In the lead up to the world premiere of The Call, presented by Brisbane Festival and Opera Queensland, Ali McGregor discusses the new Australian work she conceptualised and will star in.
Inspired by Auburn Sheaffer’s remarkable true story about a woman left with nothing but a phone number, McGregor first heard The Call as a radio narrative on The Moth podcast.
Sheaffer was a young mother in the throes of drug addiction, abuse and poverty, and was at rock bottom – careening down the highway with a car full of alcohol and drugs and her baby – when she decided to dial a phone number that was sent to her by her mother. This altered the course of her life forever.
McGregor recalls the podcast episode’s rawness and how it immediately struck her.

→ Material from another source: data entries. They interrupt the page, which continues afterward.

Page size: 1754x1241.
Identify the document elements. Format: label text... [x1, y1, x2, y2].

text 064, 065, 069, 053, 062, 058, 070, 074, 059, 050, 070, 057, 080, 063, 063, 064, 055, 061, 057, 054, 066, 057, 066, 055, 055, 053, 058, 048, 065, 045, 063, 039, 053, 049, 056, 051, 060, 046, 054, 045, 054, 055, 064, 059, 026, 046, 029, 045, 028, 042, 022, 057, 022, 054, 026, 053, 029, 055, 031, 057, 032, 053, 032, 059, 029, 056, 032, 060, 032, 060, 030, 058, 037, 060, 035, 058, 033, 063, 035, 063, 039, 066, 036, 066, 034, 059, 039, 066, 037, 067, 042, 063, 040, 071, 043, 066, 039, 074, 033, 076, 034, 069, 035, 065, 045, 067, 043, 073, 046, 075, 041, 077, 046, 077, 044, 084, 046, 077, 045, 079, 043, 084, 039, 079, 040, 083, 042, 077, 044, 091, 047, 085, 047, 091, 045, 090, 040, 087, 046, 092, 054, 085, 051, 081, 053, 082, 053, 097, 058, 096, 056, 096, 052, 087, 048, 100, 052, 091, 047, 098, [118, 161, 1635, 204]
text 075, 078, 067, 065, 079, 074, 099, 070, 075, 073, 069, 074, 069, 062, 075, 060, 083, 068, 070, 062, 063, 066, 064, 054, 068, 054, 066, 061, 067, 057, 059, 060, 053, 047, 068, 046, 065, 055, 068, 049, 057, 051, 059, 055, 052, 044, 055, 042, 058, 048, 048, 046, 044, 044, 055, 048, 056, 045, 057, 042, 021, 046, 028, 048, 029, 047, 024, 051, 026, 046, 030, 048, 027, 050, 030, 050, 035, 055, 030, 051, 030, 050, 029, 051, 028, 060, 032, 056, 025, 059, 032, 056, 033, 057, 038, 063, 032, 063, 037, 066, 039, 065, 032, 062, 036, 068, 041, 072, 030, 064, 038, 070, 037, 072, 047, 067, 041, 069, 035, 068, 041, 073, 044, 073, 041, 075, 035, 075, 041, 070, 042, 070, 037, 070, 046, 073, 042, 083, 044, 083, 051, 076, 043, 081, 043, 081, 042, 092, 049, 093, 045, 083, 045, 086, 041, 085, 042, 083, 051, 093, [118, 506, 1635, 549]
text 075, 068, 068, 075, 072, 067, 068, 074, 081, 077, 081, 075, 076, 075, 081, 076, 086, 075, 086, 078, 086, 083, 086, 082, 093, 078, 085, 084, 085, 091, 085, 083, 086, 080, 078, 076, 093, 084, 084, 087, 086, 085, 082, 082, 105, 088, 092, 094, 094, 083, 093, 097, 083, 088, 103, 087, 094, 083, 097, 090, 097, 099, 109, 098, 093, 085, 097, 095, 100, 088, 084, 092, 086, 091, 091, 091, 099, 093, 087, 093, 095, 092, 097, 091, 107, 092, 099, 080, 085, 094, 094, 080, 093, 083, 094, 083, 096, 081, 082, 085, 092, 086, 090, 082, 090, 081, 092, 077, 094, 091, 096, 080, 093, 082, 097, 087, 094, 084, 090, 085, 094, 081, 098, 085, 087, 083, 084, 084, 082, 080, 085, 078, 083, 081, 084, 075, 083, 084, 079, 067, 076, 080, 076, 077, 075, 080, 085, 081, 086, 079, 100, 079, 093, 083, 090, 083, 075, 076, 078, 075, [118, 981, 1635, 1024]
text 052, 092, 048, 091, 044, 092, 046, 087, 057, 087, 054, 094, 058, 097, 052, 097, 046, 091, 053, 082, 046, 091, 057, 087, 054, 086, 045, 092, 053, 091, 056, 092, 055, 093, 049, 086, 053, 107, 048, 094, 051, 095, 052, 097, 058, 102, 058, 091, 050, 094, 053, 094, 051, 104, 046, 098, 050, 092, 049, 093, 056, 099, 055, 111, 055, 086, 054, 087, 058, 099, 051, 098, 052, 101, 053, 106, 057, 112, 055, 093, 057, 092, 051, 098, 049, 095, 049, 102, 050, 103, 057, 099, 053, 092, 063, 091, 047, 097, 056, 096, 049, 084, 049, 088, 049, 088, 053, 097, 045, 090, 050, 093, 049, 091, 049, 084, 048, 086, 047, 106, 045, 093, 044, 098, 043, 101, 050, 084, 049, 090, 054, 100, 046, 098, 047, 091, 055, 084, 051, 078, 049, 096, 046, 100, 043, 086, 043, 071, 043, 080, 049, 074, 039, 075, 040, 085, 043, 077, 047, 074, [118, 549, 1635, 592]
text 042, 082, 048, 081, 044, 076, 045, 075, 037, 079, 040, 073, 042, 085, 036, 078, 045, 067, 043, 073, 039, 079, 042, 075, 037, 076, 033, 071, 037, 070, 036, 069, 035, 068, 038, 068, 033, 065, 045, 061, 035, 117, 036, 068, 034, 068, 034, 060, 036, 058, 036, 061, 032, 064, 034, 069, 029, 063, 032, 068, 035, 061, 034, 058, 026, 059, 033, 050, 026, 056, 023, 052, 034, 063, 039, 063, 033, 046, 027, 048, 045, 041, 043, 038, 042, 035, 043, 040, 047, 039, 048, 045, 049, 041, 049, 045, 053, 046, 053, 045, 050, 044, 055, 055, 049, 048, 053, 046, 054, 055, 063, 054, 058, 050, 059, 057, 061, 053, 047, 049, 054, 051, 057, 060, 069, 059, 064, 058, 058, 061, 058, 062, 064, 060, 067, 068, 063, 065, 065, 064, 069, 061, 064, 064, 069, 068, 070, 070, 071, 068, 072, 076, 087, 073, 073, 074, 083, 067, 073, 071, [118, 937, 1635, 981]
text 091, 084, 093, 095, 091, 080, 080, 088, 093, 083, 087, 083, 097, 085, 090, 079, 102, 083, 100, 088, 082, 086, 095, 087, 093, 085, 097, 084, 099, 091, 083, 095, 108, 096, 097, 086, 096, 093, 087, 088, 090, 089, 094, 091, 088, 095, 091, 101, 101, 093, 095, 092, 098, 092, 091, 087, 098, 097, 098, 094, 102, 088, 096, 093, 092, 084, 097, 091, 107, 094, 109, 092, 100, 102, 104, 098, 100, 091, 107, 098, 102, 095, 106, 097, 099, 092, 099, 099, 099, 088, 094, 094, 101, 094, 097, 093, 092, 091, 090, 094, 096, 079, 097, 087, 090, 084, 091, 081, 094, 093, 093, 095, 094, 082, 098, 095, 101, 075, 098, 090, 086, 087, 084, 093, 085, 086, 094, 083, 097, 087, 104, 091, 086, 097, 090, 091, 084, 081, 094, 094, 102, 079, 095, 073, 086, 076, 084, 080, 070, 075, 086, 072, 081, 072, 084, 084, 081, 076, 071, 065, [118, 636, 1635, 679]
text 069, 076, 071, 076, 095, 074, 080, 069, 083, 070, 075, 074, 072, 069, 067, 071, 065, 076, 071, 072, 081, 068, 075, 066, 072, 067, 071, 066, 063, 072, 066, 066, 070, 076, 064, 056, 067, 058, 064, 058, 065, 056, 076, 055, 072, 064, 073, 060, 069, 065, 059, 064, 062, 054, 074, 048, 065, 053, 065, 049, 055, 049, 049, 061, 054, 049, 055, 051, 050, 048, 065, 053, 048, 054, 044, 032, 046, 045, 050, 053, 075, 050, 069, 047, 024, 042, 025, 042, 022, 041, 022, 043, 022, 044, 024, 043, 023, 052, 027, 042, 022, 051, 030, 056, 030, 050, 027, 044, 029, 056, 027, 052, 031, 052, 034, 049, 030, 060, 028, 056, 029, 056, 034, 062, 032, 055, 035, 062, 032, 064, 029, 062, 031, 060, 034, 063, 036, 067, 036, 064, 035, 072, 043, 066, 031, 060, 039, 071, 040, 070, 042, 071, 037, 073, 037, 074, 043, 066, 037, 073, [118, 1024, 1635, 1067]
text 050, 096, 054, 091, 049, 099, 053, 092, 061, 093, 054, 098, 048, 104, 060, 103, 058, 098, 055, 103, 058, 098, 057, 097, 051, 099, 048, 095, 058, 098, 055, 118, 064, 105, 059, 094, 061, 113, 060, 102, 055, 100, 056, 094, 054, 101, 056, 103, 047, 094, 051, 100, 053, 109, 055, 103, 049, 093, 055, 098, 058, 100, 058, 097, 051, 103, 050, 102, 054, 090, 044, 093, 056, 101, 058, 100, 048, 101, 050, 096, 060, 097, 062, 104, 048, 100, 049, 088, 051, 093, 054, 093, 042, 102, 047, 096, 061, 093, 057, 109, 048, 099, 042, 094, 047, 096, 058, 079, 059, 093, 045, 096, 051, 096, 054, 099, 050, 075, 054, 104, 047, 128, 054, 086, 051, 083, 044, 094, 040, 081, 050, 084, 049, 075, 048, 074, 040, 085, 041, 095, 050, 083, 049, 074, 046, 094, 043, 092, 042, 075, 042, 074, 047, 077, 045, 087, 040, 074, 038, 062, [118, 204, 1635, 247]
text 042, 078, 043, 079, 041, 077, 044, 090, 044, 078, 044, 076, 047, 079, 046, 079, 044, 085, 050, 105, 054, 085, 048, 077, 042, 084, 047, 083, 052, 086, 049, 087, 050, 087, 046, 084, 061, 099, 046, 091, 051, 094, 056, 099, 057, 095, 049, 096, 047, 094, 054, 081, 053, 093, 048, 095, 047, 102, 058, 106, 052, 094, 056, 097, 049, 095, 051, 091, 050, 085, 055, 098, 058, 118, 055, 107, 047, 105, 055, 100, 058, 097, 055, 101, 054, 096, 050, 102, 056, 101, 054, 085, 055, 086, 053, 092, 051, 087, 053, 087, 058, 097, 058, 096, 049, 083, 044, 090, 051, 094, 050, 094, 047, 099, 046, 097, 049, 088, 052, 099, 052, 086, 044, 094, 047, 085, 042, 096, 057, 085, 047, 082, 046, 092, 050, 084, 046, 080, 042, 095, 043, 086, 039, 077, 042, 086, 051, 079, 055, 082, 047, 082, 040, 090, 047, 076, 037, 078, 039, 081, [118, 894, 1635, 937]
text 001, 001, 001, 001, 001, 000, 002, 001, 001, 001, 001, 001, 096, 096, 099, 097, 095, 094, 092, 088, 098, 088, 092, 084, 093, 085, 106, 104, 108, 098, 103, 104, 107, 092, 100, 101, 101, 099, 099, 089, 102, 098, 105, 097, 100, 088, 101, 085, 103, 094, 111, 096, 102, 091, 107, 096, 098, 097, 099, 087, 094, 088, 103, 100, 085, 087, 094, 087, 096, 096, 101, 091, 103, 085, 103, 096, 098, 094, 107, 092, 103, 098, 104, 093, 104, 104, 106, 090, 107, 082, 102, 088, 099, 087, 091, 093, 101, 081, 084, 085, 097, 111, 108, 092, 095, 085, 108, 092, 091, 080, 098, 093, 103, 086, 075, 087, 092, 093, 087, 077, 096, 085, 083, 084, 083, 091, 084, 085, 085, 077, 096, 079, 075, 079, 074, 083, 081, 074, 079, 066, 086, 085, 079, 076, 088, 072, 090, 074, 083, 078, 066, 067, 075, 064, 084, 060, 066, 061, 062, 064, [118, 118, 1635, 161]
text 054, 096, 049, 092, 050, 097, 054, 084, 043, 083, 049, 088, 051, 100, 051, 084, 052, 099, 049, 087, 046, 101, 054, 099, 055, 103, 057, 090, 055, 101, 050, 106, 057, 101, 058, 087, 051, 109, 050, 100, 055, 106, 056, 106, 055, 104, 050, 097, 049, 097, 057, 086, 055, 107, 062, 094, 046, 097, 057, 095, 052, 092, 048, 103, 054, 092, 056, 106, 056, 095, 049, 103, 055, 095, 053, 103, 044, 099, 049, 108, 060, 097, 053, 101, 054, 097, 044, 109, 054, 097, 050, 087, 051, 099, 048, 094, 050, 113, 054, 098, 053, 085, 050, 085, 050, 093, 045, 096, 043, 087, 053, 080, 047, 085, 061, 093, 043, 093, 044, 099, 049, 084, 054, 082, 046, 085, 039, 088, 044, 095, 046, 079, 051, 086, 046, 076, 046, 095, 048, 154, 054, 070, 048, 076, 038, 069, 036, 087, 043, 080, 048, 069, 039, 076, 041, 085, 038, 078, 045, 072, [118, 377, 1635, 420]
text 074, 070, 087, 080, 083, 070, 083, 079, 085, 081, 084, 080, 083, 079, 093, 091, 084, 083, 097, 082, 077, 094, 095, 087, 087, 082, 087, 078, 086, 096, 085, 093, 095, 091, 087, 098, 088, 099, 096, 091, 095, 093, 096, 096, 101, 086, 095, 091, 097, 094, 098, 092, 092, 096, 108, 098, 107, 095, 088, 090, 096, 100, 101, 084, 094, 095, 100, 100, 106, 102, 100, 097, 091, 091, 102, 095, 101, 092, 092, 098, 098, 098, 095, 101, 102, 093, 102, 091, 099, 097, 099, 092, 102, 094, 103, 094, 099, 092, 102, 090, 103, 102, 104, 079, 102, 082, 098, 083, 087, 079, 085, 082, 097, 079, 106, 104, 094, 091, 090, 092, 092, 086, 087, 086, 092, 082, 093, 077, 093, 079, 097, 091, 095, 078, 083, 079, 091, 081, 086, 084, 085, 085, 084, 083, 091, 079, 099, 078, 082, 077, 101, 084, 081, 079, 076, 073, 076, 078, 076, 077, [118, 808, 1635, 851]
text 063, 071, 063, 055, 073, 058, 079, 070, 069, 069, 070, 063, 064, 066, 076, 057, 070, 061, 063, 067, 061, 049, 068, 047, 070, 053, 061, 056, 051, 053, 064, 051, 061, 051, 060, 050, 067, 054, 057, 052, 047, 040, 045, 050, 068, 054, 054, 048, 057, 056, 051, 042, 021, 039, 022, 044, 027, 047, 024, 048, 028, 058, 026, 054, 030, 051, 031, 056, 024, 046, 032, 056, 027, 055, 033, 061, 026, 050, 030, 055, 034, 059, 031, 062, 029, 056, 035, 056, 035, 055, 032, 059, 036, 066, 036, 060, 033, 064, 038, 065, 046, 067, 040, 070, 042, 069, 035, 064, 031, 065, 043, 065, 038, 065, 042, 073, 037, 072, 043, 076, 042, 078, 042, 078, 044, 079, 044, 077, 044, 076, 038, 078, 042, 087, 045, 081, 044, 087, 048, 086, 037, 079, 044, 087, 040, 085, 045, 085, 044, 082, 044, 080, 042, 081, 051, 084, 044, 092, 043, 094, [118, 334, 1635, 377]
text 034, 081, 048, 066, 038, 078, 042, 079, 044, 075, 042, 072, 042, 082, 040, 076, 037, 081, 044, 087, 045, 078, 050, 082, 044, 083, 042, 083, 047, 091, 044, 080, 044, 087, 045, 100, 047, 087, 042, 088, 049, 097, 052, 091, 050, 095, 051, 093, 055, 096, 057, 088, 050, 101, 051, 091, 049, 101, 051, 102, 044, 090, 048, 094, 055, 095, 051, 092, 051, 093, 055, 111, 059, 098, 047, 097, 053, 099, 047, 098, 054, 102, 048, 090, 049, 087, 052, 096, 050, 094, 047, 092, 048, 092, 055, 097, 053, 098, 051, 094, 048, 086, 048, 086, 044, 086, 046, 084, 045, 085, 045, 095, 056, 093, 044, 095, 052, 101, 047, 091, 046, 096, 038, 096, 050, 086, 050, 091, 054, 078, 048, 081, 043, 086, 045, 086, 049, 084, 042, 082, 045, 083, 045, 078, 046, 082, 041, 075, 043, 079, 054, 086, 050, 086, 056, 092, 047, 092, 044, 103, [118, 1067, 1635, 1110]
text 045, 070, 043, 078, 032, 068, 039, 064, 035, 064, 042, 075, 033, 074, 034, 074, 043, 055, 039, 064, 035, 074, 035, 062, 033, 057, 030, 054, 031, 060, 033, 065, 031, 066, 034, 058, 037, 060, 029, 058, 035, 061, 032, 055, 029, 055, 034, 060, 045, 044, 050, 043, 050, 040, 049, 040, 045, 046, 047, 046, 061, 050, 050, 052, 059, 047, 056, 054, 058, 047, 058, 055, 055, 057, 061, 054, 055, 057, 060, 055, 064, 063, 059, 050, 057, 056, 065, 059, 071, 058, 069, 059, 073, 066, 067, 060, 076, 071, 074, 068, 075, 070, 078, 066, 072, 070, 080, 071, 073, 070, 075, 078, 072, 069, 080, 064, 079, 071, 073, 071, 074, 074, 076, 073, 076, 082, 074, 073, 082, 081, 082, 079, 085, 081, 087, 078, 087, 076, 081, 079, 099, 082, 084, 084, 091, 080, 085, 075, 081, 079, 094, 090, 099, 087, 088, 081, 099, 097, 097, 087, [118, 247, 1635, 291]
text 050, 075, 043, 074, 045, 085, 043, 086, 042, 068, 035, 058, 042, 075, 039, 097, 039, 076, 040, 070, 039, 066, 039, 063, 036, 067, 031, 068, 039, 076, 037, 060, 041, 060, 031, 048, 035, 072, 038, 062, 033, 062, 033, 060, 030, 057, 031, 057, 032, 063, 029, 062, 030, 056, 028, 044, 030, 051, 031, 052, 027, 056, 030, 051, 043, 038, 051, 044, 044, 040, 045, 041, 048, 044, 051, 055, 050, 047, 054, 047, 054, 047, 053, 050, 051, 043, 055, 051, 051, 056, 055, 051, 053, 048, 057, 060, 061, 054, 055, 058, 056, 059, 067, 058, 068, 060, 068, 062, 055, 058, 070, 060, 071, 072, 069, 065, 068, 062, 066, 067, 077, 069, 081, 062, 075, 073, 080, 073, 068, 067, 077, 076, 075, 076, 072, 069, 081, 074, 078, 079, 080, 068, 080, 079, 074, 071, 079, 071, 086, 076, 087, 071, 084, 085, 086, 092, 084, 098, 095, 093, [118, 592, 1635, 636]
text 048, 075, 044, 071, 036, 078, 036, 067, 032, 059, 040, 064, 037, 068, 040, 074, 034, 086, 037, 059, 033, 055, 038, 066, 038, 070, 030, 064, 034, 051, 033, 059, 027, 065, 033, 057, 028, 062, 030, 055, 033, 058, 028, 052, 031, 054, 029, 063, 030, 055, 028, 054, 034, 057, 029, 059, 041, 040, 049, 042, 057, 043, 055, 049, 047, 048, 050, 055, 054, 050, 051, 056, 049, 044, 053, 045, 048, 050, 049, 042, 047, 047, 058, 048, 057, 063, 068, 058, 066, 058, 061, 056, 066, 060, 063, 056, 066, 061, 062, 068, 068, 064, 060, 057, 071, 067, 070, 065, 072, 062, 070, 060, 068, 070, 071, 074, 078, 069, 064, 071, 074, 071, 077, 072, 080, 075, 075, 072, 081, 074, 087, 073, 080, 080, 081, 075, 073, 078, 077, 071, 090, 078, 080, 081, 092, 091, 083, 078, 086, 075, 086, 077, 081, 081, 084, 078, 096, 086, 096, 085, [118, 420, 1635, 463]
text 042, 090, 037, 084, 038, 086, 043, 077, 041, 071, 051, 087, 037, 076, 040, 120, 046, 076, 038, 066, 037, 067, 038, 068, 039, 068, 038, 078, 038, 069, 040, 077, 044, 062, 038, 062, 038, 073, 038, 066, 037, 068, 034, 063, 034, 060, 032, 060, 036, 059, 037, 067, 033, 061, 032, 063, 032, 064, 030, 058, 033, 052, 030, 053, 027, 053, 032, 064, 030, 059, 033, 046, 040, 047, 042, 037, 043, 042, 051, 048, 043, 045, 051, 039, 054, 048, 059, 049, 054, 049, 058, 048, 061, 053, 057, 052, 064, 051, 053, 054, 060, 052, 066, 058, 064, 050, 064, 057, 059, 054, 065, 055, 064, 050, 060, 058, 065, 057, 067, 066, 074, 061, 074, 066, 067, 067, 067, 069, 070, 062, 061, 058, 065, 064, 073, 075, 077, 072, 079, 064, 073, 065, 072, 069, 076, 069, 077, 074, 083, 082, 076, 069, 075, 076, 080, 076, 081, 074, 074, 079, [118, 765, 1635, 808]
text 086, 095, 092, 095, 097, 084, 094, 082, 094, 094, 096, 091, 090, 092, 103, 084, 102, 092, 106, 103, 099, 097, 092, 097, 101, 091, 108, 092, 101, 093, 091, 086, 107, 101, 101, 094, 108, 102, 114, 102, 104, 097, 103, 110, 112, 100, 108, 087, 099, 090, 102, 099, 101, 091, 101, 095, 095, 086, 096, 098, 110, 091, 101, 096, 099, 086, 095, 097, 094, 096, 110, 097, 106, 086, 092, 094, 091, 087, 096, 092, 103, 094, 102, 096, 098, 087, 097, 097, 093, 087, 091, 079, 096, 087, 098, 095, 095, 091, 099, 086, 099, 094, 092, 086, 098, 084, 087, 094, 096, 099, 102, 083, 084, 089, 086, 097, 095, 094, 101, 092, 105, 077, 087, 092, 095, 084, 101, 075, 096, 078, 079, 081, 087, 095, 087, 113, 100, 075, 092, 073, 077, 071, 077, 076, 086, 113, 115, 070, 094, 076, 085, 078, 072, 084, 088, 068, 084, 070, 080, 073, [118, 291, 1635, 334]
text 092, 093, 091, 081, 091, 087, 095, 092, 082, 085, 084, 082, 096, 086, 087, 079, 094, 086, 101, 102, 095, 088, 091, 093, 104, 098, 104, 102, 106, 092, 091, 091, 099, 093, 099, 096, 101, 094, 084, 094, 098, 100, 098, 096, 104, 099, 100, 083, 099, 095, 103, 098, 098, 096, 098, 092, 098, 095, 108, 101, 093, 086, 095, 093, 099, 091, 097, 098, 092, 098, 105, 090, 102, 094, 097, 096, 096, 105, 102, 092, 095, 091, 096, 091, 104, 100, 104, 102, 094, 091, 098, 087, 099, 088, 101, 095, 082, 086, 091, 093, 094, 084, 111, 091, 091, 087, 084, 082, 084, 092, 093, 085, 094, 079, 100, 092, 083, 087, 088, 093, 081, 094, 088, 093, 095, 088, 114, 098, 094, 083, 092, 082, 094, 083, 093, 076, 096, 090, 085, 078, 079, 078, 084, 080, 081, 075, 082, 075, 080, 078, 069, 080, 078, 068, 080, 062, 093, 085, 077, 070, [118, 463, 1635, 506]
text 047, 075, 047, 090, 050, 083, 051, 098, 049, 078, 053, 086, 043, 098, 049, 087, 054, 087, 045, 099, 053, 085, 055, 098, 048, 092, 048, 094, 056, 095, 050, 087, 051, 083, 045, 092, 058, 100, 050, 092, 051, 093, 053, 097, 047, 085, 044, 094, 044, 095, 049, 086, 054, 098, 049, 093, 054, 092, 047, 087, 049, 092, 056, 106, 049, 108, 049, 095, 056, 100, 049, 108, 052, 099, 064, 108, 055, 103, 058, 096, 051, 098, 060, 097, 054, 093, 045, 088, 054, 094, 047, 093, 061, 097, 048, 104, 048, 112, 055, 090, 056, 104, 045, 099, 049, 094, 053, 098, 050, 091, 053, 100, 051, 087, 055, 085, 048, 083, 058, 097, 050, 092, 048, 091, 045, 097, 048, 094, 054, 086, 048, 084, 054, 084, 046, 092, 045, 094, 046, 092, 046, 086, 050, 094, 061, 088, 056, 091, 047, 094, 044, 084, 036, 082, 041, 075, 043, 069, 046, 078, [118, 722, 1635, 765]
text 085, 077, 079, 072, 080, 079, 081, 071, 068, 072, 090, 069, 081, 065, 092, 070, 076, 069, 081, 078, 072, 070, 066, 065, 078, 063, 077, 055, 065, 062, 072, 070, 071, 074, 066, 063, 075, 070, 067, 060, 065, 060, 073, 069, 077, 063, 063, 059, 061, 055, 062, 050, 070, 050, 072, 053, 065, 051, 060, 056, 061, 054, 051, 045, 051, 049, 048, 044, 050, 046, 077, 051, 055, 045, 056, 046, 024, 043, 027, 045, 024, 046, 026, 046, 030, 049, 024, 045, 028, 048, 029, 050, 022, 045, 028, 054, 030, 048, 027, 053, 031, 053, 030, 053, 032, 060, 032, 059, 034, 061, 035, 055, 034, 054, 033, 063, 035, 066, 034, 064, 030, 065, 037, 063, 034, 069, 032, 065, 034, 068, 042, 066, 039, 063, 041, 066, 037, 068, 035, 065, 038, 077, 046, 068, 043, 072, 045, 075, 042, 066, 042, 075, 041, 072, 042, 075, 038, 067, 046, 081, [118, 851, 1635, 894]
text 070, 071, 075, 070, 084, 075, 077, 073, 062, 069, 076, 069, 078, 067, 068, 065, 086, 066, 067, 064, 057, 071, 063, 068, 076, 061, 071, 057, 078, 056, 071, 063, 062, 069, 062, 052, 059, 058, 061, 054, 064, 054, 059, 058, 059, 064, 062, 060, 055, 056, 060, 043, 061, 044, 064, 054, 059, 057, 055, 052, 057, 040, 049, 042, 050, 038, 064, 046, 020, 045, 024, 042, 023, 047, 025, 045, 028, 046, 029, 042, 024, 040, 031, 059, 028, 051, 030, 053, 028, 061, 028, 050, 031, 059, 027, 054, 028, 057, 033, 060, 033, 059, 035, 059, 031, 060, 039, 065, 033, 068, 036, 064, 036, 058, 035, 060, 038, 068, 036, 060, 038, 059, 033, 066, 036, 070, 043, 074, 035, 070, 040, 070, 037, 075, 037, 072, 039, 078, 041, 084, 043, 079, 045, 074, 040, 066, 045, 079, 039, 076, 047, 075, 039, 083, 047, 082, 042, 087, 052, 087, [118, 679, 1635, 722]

“I instantly saw it as an opera and set out to find this extraordinary storyteller. Auburn and I started an email correspondence, and when I told her I wanted to option her story and make it into an opera, she thought I was slightly mad, but she gave her full blessing,” she says.
She was also greatly affected by Sheaffer’s story as a woman and mother.
“Her story felt as familiar to me as it did foreign. I instantly saw that her story could easily have been mine with only a few verging pathways. Like her, I lived a charmed life as a child with all the sheltered privileges of a happy, middle-class existence. Like her, it shocked me when I went into the world and saw injustice and inequality. Like her, I rebelled, and although our methods were different, the intention was the same. How she spoke of her child and how his existence pulled her out of a dark place also resonated deeply with me.”
Directed by Opera Queensland Artistic Director Patrick Nolan, with a libretto by Kate Miller-Heidke and Keir Nuttall, McGregor contends The Call is a work that will be enjoyed by opera lovers and newcomers with its life-affirming themes.
“Kate and Keir managed to take an incredible source material that was beautifully curated and find the perfect moments to lean into, phrases to expand, and themes to flesh out. I think they have simultaneously created something very personal and completely universal.
“I feel that everyone will see themselves on one end of that phone call. We all have people in our lives that have lost hope, and I hope this story makes you realise that we can all be that stranger on the other end of the line.”
In Sheaffer’s case, reaching out to someone – but not who she expected – set her on a different path.
“Auburn made a call to a stranger, and I think this act was in itself life-changing. She had the number for a while but making the call was ultimately her decision. Many people tried to help but making this call was the first step in a long but remarkable journey back into daylight.”
Ruminating on Sheaffer’s beautiful twist of fate, McGregor thinks it shows us that what we need to exist is hope and connection.
“How that hope and connection presents itself can be different. The challenge is being open to finding the hope and making that connection.”